Using Event-Based Method to Estimate Cybersecurity Equilibrium

Abstract

Estimating the global state of a networked system is an important problem in many application domains. The classical approach to tackling this problem is the periodic (observation) method, which is inefficient because it often observes states at a very high frequency. This inefficiency has motivated the idea of event-based method, which leverages the evolution dynamics in question and makes observations only when some rules are triggered (i.e., only when certain conditions hold). This paper initiates the investigation of using the event-based method to estimate the equilibrium in the new application domain of cybersecurity, where equilibrium is an important metric that has no closed-form solutions. More specifically, the paper presents an event-based method for estimating cybersecurity equilibrium in the preventive and reactive cyber defense dynamics, which has been proven globally convergent. The presented study proves that the estimated equilibrium from our trigger rule i) indeed converges to the equilibrium of the dynamics and ii) is Zeno-free, which assures the usefulness of the event-based method. Numerical examples show that the event-based method can reduce 98% of the observation cost incurred by the periodic method.
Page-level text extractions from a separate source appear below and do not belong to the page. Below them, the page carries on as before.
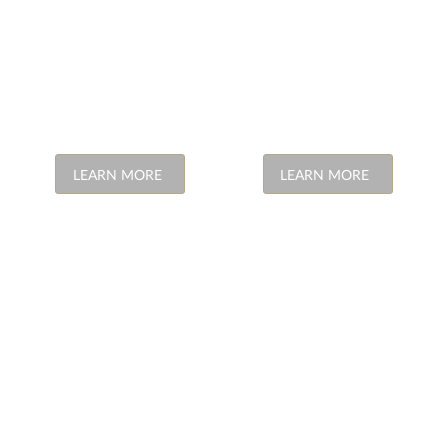
LEARN MORE
LEARN MORE
SKIN
MEDICO
TREATMENTS
LEGAL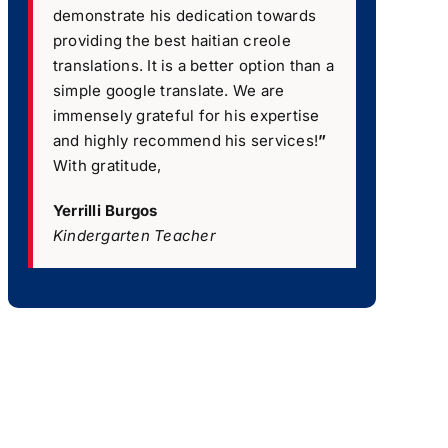
demonstrate his dedication towards
providing the best haitian creole
translations. It is a better option than a
simple google translate. We are
immensely grateful for his expertise
and highly recommend his services!
”
With gratitude,
Yerrilli Burgos
Kindergarten Teacher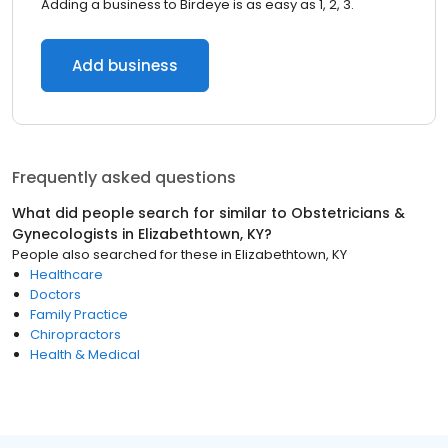
Adding a business to Birdeye is as easy as 1, 2, 3.
Add business
Frequently asked questions
What did people search for similar to
Obstetricians &
Gynecologists
in
Elizabethtown, KY
?
People also searched for these
in
Elizabethtown, KY
Healthcare
Doctors
Family Practice
Chiropractors
Health & Medical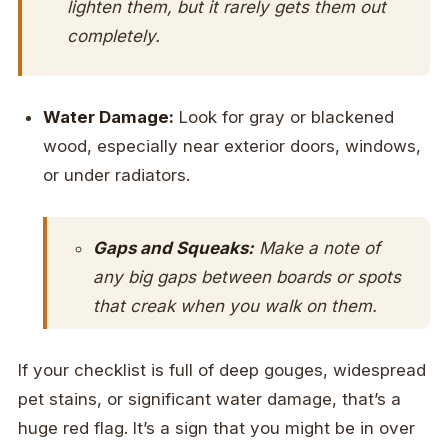
lighten them, but it rarely gets them out
completely.
Water Damage:
Look for gray or blackened
wood, especially near exterior doors, windows,
or under radiators.
Gaps and Squeaks:
Make a note of
any big gaps between boards or spots
that creak when you walk on them.
If your checklist is full of deep gouges, widespread
pet stains, or significant water damage, that’s a
huge red flag. It’s a sign that you might be in over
In order to use the event-based method in practice, this paper investigates how to bridge the gap between i) the continuous state in the dynamics model, which is dubbed probability-state because it measures the probability that a node is in the secure or compromised state, and ii) the discrete state that is often encountered in practice, dubbed sample-state because it is sampled from some nodes. This bridge may be of independent value because probability-state models have been widely used to approximate exponentially-many discrete state systems.